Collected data
= Beginning of Section =

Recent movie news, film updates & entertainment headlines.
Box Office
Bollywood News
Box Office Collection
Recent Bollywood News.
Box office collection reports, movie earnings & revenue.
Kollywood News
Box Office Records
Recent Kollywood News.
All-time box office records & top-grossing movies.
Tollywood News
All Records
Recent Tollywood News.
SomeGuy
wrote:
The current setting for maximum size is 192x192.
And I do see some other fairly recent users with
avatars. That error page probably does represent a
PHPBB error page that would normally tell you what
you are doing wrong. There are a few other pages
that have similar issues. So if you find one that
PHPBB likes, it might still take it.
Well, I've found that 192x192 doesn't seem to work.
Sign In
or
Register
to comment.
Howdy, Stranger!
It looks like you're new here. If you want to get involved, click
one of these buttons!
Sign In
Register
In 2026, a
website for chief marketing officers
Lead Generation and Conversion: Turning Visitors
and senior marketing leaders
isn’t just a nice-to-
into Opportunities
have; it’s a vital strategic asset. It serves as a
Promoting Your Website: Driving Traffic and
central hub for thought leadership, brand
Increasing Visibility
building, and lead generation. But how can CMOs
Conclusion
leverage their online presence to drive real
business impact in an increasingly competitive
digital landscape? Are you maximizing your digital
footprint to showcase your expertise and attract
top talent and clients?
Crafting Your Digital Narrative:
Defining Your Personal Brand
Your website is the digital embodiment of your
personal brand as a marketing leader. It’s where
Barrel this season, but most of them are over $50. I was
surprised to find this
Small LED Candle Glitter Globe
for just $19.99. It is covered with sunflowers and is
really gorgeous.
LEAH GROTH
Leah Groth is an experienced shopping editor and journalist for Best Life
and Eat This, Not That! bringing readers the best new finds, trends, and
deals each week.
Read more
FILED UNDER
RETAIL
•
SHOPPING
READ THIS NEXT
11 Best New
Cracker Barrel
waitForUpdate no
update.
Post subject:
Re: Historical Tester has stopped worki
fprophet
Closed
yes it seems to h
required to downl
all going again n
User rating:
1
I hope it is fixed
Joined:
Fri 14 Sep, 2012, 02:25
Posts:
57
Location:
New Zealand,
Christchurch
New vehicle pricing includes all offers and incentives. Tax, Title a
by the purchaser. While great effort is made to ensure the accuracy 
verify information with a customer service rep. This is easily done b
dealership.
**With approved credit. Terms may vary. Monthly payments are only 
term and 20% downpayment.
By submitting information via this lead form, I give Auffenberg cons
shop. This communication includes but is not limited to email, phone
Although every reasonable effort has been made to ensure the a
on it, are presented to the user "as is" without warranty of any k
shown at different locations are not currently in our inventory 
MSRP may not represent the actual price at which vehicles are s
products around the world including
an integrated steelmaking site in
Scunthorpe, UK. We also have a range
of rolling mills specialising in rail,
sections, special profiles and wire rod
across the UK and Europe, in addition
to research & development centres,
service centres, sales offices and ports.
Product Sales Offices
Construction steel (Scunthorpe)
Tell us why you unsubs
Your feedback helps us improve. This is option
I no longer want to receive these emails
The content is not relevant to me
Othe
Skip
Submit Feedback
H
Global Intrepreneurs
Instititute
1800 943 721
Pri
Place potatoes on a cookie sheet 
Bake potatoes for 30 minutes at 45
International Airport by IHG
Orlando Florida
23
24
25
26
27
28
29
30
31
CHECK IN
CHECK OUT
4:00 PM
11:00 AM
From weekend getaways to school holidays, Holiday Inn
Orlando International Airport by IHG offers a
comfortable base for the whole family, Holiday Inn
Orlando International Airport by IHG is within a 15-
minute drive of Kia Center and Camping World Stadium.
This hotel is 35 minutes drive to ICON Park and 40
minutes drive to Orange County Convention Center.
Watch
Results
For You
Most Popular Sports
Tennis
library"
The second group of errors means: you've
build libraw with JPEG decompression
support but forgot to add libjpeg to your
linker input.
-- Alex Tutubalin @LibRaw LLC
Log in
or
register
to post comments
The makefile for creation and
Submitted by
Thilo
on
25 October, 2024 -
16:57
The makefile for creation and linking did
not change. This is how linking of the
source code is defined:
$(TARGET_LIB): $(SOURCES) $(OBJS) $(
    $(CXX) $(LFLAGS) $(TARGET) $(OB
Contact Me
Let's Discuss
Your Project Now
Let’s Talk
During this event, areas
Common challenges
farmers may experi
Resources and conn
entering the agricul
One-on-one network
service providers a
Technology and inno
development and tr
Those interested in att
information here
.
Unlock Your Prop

= End of Section =

* Exercise requirements *
Write out the data above once more, exactly as it stands.

* The answer *
Recent movie news, film updates & entertainment headlines.
Box Office
Bollywood News
Box Office Collection
Recent Bollywood News.
Box office collection reports, movie earnings & revenue.
Kollywood News
Box Office Records
Recent Kollywood News.
All-time box office records & top-grossing movies.
Tollywood News
All Records
Recent Tollywood News.
SomeGuy
wrote:
The current setting for maximum size is 192x192.
And I do see some other fairly recent users with
avatars. That error page probably does represent a
PHPBB error page that would normally tell you what
you are doing wrong. There are a few other pages
that have similar issues. So if you find one that
PHPBB likes, it might still take it.
Well, I've found that 192x192 doesn't seem to work.
Sign In
or
Register
to comment.
Howdy, Stranger!
It looks like you're new here. If you want to get involved, click
one of these buttons!
Sign In
Register
In 2026, a
website for chief marketing officers
Lead Generation and Conversion: Turning Visitors
and senior marketing leaders
isn’t just a nice-to-
into Opportunities
have; it’s a vital strategic asset. It serves as a
Promoting Your Website: Driving Traffic and
central hub for thought leadership, brand
Increasing Visibility
building, and lead generation. But how can CMOs
Conclusion
leverage their online presence to drive real
business impact in an increasingly competitive
digital landscape? Are you maximizing your digital
footprint to showcase your expertise and attract
top talent and clients?
Crafting Your Digital Narrative:
Defining Your Personal Brand
Your website is the digital embodiment of your
personal brand as a marketing leader. It’s where
Barrel this season, but most of them are over $50. I was
surprised to find this
Small LED Candle Glitter Globe
for just $19.99. It is covered with sunflowers and is
really gorgeous.
LEAH GROTH
Leah Groth is an experienced shopping editor and journalist for Best Life
and Eat This, Not That! bringing readers the best new finds, trends, and
deals each week.
Read more
FILED UNDER
RETAIL
•
SHOPPING
READ THIS NEXT
11 Best New
Cracker Barrel
waitForUpdate no
update.
Post subject:
Re: Historical Tester has stopped worki
fprophet
Closed
yes it seems to h
required to downl
all going again n
User rating:
1
I hope it is fixed
Joined:
Fri 14 Sep, 2012, 02:25
Posts:
57
Location:
New Zealand,
Christchurch
New vehicle pricing includes all offers and incentives. Tax, Title a
by the purchaser. While great effort is made to ensure the accuracy 
verify information with a customer service rep. This is easily done b
dealership.
**With approved credit. Terms may vary. Monthly payments are only 
term and 20% downpayment.
By submitting information via this lead form, I give Auffenberg cons
shop. This communication includes but is not limited to email, phone
Although every reasonable effort has been made to ensure the a
on it, are presented to the user "as is" without warranty of any k
shown at different locations are not currently in our inventory 
MSRP may not represent the actual price at which vehicles are s
products around the world including
an integrated steelmaking site in
Scunthorpe, UK. We also have a range
of rolling mills specialising in rail,
sections, special profiles and wire rod
across the UK and Europe, in addition
to research & development centres,
service centres, sales offices and ports.
Product Sales Offices
Construction steel (Scunthorpe)
Tell us why you unsubs
Your feedback helps us improve. This is option
I no longer want to receive these emails
The content is not relevant to me
Othe
Skip
Submit Feedback
H
Global Intrepreneurs
Instititute
1800 943 721
Pri
Place potatoes on a cookie sheet 
Bake potatoes for 30 minutes at 45
International Airport by IHG
Orlando Florida
23
24
25
26
27
28
29
30
31
CHECK IN
CHECK OUT
4:00 PM
11:00 AM
From weekend getaways to school holidays, Holiday Inn
Orlando International Airport by IHG offers a
comfortable base for the whole family, Holiday Inn
Orlando International Airport by IHG is within a 15-
minute drive of Kia Center and Camping World Stadium.
This hotel is 35 minutes drive to ICON Park and 40
minutes drive to Orange County Convention Center.
Watch
Results
For You
Most Popular Sports
Tennis
library"
The second group of errors means: you've
build libraw with JPEG decompression
support but forgot to add libjpeg to your
linker input.
-- Alex Tutubalin @LibRaw LLC
Log in
or
register
to post comments
The makefile for creation and
Submitted by
Thilo
on
25 October, 2024 -
16:57
The makefile for creation and linking did
not change. This is how linking of the
source code is defined:
$(TARGET_LIB): $(SOURCES) $(OBJS) $(
    $(CXX) $(LFLAGS) $(TARGET) $(OB
Contact Me
Let's Discuss
Your Project Now
Let’s Talk
During this event, areas
Common challenges
farmers may experi
Resources and conn
entering the agricul
One-on-one network
service providers a
Technology and inno
development and tr
Those interested in att
information here
.
Unlock Your Prop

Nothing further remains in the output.